Abstract:To support emerging applications ranging from holographic communications to extended reality, next-generation mobile wireless communication systems require ultra-fast and energy-efficient baseband processors. Traditional complementary metal-oxide-semiconductor (CMOS)-based baseband processors face two challenges in transistor scaling and the von Neumann bottleneck. To address these challenges, in-memory computing-based baseband processors using resistive random-access memory (RRAM) present an attractive solution. In this paper, we propose and demonstrate RRAM-implemented in-memory baseband processing for the widely adopted multiple-input-multiple-output orthogonal frequency division multiplexing (MIMO-OFDM) air interface. Its key feature is to execute the key operations, including discrete Fourier transform (DFT) and MIMO detection using linear minimum mean square error (L-MMSE) and zero forcing (ZF), in one-step. In addition, RRAM-based channel estimation module is proposed and discussed.

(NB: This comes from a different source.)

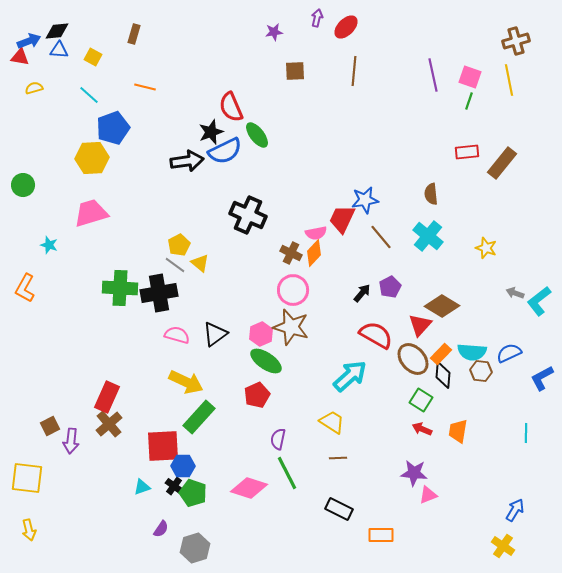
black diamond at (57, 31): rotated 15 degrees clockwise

By prototyping and simulations, we demonstrate the feasibility of RRAM-based full-fledged communication system in hardware, and reveal it can outperform state-of-the-art baseband processors with a gain of 91.2$\times$ in latency and 671$\times$ in energy efficiency by large-scale simulations. Our results pave a potential pathway for RRAM-based in-memory computing to be implemented in the era of the sixth generation (6G) mobile communications.